肯定派と否定派の意見では圧倒的に後者の方が多い。とはいえ興味がない、どうでもいいと言われるくらいなら嫌いや日本から出て行けと言われた方がまだマシ。


アーチェリーという競技、三島蒼唯という選手に興味を持ってもらうためにも出られる試合は全て出るくらいの気持ちでいる。


寮に置いてあるチマチョゴリを着たお人形を見ると韓国にいる仁川いんちょんアーチェリークラブの人たちな舞莉矢ちゃん、菜緒ちゃん、遥華ちゃんは元気にしているかなと気になる。


いっそ韓国に移り住んでまたみんなとアーチェリーをしようかなと考えるが働く場所がないなら厳しいとスグに断念をする。


面白そう

常に気を張っている蒼唯、それが周りにも伝わってしまったのかアーチェリー部の人たちで出かけようという話になった。自分から出かけることよりも誘われたから出かける方が圧倒的に多かった。


同部屋の里奈ちゃんとプライベートの話をしていると産まれも育ちも生粋の神奈川横須市。実家は家から歩いて行ける距離にあり、ご当地グルメとしてポテチパンを紹介をされる。名前の通りパンにポテトチップスを挟んだ物で見た感じでは味の想像が全くつかない。


それだけでなく店舗によってタルタルソースのトッピングが出来たり、挟むパンがフランスパンがあったりと沢山種類があってどれも美味しい。駅に向かっていると横須賀海軍カレーのお店を見つけて入る。


スパイシーなカレーでクセになる味、毎日食べても飽きないような味だなと時間を見つけてまた食べに来ようねと話し合うくらい。


そして電車に乗って横浜の中華街で半日、食べ歩きをしていると当たり外れがなくて観光客にも地元民にも好かれるような食べ物が多いな。何かもっと冒険をしているグルメはないのかと話し合っていた。


この日はもう時間も遅く、寮の門限も近づいていたこともあってか翌週またご当地グルメの旅をしてみようという話が挙がる。どこにどのようなご当地グルメと出会えるのかを考えるだけで楽しみだなと感じていた。

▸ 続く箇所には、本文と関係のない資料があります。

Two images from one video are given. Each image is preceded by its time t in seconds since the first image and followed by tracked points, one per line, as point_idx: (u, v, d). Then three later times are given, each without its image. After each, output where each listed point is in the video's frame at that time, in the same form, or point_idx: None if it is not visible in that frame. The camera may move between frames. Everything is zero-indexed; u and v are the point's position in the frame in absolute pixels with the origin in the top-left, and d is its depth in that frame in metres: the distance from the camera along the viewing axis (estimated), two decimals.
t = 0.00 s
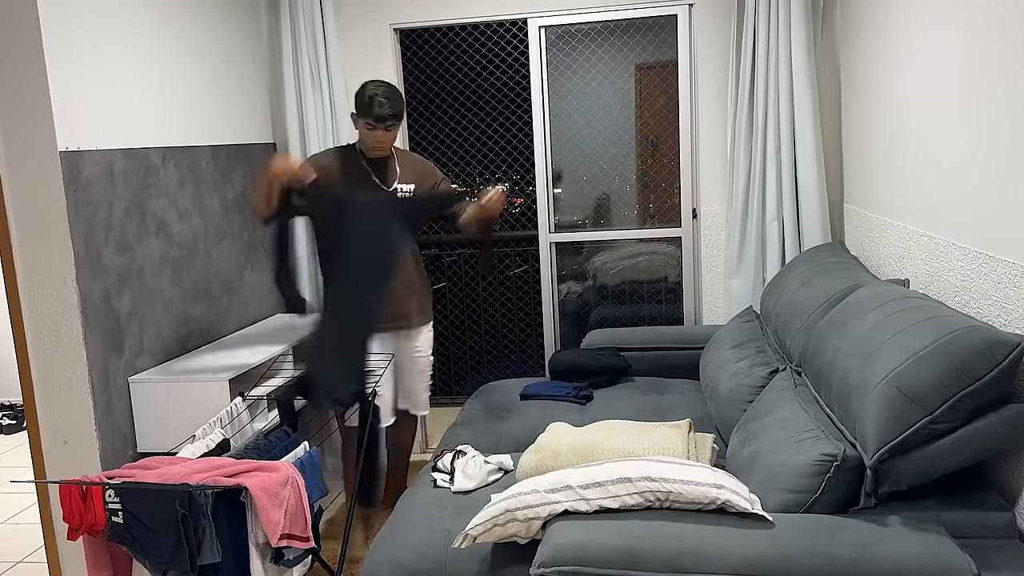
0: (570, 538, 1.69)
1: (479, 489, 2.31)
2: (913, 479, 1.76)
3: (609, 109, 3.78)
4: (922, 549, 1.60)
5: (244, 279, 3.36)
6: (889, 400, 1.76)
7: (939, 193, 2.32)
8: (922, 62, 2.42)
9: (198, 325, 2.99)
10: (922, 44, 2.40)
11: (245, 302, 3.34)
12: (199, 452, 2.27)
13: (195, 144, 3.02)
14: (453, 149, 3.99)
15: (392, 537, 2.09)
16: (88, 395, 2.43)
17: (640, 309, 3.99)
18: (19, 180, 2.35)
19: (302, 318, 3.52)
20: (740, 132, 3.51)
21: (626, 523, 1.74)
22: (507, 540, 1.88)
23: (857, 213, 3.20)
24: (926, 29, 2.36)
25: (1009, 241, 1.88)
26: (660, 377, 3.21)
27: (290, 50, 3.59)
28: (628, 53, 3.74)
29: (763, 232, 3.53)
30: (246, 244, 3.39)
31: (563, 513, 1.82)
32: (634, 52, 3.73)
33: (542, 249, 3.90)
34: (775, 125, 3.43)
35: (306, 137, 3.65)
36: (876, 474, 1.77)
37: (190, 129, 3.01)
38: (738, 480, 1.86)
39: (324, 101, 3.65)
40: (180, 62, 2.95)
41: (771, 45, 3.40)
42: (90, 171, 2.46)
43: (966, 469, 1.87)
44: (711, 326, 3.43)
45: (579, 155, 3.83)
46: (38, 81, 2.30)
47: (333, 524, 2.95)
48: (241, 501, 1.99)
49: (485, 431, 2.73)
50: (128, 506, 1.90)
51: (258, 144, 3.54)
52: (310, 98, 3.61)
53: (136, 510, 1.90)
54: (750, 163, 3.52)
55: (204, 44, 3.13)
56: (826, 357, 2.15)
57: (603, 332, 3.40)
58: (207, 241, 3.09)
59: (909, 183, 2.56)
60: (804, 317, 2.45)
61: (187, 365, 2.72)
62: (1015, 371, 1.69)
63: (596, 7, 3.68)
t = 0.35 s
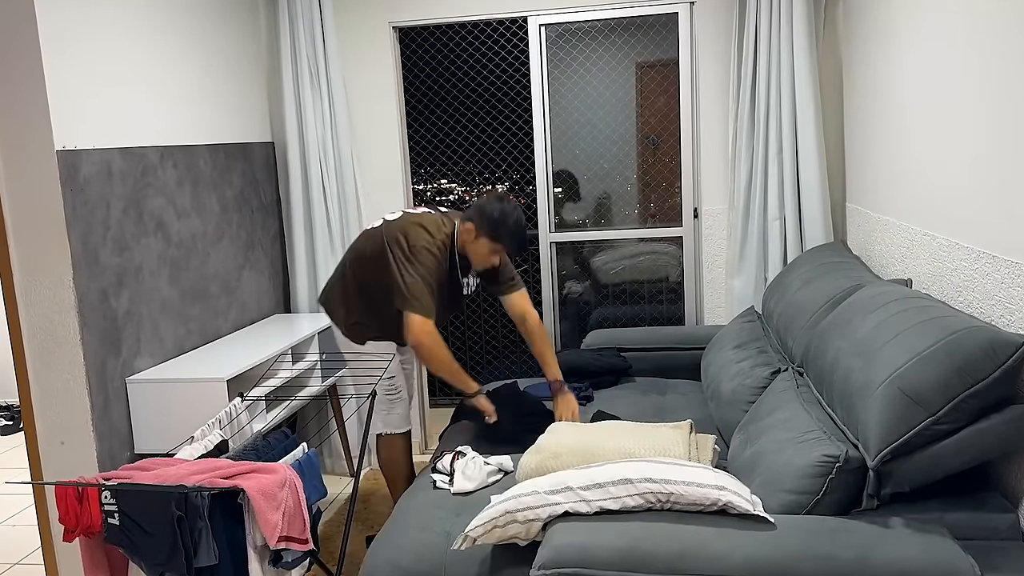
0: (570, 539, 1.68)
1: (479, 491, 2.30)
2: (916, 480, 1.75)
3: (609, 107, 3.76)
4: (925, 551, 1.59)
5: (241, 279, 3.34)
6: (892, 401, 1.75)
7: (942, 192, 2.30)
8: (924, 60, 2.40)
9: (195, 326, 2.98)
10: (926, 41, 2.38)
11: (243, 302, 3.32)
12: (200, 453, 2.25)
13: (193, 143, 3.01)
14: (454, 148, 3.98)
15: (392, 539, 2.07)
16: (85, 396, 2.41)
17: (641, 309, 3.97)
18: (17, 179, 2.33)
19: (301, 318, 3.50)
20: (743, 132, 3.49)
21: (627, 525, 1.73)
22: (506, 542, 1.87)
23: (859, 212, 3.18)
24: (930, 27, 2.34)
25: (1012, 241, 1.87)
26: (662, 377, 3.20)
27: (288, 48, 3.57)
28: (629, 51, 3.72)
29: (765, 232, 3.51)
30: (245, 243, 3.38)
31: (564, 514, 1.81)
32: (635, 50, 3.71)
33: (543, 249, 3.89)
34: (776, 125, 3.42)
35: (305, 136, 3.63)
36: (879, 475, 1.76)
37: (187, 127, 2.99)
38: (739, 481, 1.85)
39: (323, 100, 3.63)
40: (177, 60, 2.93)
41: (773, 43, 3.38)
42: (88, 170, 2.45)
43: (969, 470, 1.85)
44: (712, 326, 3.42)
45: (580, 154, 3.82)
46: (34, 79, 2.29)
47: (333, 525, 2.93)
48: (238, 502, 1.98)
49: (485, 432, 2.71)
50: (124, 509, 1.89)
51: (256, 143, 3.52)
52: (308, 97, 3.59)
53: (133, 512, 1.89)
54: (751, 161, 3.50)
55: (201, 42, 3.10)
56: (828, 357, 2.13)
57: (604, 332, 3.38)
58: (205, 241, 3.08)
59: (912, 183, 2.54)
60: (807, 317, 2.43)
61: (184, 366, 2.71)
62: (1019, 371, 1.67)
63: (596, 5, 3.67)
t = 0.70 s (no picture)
0: (571, 540, 1.66)
1: (478, 492, 2.28)
2: (919, 482, 1.73)
3: (609, 106, 3.74)
4: (929, 553, 1.57)
5: (239, 280, 3.33)
6: (895, 403, 1.73)
7: (945, 191, 2.29)
8: (927, 58, 2.39)
9: (193, 326, 2.96)
10: (929, 39, 2.36)
11: (241, 303, 3.31)
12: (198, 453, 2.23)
13: (190, 141, 2.99)
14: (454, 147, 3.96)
15: (390, 540, 2.06)
16: (82, 397, 2.40)
17: (642, 309, 3.95)
18: (12, 175, 2.31)
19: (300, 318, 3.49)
20: (744, 130, 3.47)
21: (627, 526, 1.71)
22: (507, 544, 1.85)
23: (862, 212, 3.16)
24: (933, 24, 2.32)
25: (1015, 240, 1.85)
26: (663, 378, 3.18)
27: (286, 46, 3.55)
28: (630, 50, 3.70)
29: (767, 231, 3.49)
30: (242, 243, 3.36)
31: (564, 516, 1.79)
32: (636, 48, 3.70)
33: (543, 249, 3.87)
34: (778, 124, 3.40)
35: (303, 136, 3.62)
36: (881, 476, 1.74)
37: (185, 126, 2.98)
38: (741, 482, 1.83)
39: (322, 98, 3.61)
40: (174, 57, 2.91)
41: (774, 42, 3.36)
42: (84, 168, 2.43)
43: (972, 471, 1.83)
44: (713, 326, 3.40)
45: (580, 153, 3.80)
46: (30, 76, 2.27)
47: (332, 527, 2.91)
48: (235, 504, 1.96)
49: (484, 432, 2.69)
50: (122, 510, 1.87)
51: (254, 141, 3.51)
52: (307, 95, 3.58)
53: (129, 513, 1.87)
54: (753, 161, 3.48)
55: (198, 40, 3.09)
56: (830, 358, 2.12)
57: (604, 333, 3.36)
58: (202, 240, 3.06)
59: (915, 182, 2.53)
60: (809, 318, 2.41)
61: (182, 366, 2.69)
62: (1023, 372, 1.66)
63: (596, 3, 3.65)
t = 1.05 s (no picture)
0: (571, 541, 1.65)
1: (479, 493, 2.27)
2: (922, 483, 1.71)
3: (609, 104, 3.73)
4: (932, 555, 1.55)
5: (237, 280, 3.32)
6: (897, 403, 1.71)
7: (948, 190, 2.27)
8: (929, 57, 2.38)
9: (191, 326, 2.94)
10: (931, 37, 2.35)
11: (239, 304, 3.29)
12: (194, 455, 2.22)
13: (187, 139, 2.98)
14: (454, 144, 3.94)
15: (390, 542, 2.04)
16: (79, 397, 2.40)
17: (643, 310, 3.94)
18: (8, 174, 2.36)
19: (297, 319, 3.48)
20: (746, 129, 3.46)
21: (629, 527, 1.70)
22: (507, 546, 1.84)
23: (865, 211, 3.15)
24: (935, 21, 2.31)
25: (1019, 239, 1.83)
26: (664, 379, 3.16)
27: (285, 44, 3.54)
28: (631, 48, 3.68)
29: (769, 231, 3.48)
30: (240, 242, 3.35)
31: (565, 518, 1.78)
32: (636, 47, 3.68)
33: (544, 249, 3.85)
34: (779, 122, 3.39)
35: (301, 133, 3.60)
36: (884, 477, 1.72)
37: (182, 124, 2.96)
38: (742, 484, 1.82)
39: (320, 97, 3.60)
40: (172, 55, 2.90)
41: (776, 40, 3.35)
42: (81, 167, 2.44)
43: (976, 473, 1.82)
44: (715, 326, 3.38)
45: (581, 152, 3.79)
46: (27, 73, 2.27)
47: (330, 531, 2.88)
48: (235, 505, 1.95)
49: (484, 433, 2.68)
50: (120, 512, 1.85)
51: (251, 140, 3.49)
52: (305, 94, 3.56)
53: (127, 515, 1.85)
54: (755, 159, 3.47)
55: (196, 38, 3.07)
56: (833, 358, 2.10)
57: (605, 333, 3.35)
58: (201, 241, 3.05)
59: (917, 181, 2.51)
60: (811, 318, 2.40)
61: (178, 367, 2.67)
62: None
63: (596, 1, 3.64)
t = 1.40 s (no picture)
0: (572, 543, 1.63)
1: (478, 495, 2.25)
2: (924, 485, 1.70)
3: (610, 103, 3.71)
4: (934, 557, 1.54)
5: (235, 279, 3.30)
6: (900, 405, 1.70)
7: (951, 188, 2.26)
8: (933, 54, 2.36)
9: (188, 326, 2.93)
10: (935, 35, 2.33)
11: (237, 303, 3.28)
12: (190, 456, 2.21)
13: (185, 138, 2.96)
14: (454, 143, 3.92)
15: (389, 544, 2.03)
16: (76, 399, 2.37)
17: (644, 310, 3.92)
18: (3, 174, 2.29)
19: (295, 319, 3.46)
20: (748, 128, 3.44)
21: (629, 529, 1.68)
22: (506, 548, 1.82)
23: (867, 210, 3.13)
24: (939, 18, 2.29)
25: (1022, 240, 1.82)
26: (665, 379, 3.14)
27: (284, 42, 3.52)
28: (632, 46, 3.67)
29: (771, 230, 3.46)
30: (239, 242, 3.33)
31: (565, 519, 1.76)
32: (638, 45, 3.66)
33: (544, 248, 3.84)
34: (781, 121, 3.37)
35: (299, 131, 3.58)
36: (887, 479, 1.71)
37: (180, 123, 2.94)
38: (744, 485, 1.80)
39: (318, 95, 3.58)
40: (170, 53, 2.88)
41: (778, 38, 3.33)
42: (77, 167, 2.40)
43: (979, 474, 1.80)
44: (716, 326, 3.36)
45: (582, 151, 3.77)
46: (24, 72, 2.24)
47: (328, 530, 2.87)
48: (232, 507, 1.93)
49: (485, 433, 2.66)
50: (117, 513, 1.83)
51: (250, 139, 3.48)
52: (304, 92, 3.55)
53: (124, 517, 1.83)
54: (757, 158, 3.45)
55: (194, 35, 3.05)
56: (835, 358, 2.08)
57: (605, 333, 3.33)
58: (198, 239, 3.03)
59: (921, 180, 2.50)
60: (813, 318, 2.38)
61: (175, 367, 2.66)
62: None
63: None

この日は横須賀市を起点として川崎市まで巡ろうとまず、鎌倉に向かう。神奈川県でも有数の観光地の鎌倉、週末ともなると観光客が多くて飲食店も終始賑わっている。


その中でも鎌倉名物とうたっているしらす丼が気になって長蛇の列に並んで食べると新鮮なシラスが沢山乗っていてスゴいお値打ちだなと感じていた。


次に電車で川崎駅まで向かう。

有名な川崎大師に向かう途中に川崎餃子という旗を見かけた。餃子だと栃木県の宇都宮や静岡県の浜松餃子が有名だが川崎餃子は初めて聞いた。餃子セットを注文をして正しい食べ方をレクチャーを受けていた。


餃子といえば醤油、お酢、ラー油というのが定番だが川崎餃子は違っていた。みそ、お酢、ラー油で食べるものだと話を聞いて餃子に味噌とどんな味がするのか想像つかない。


ご当地グルメということは川崎市民には受け入れられているはず、見た目で判断はよくないと思って食べてみるととても美味しい。写真に撮って舞莉矢ちゃんや奈緒ちゃん、遥華ちゃんに贈ってオススメだよと紹介をする。


その日の夜、奈緒ちゃんと遥華ちゃんは仁川いんちょんアーチェリークラブ専属の通訳と運転手になったから日本に行くことがあればみんなで行くねとラインで送られてきた。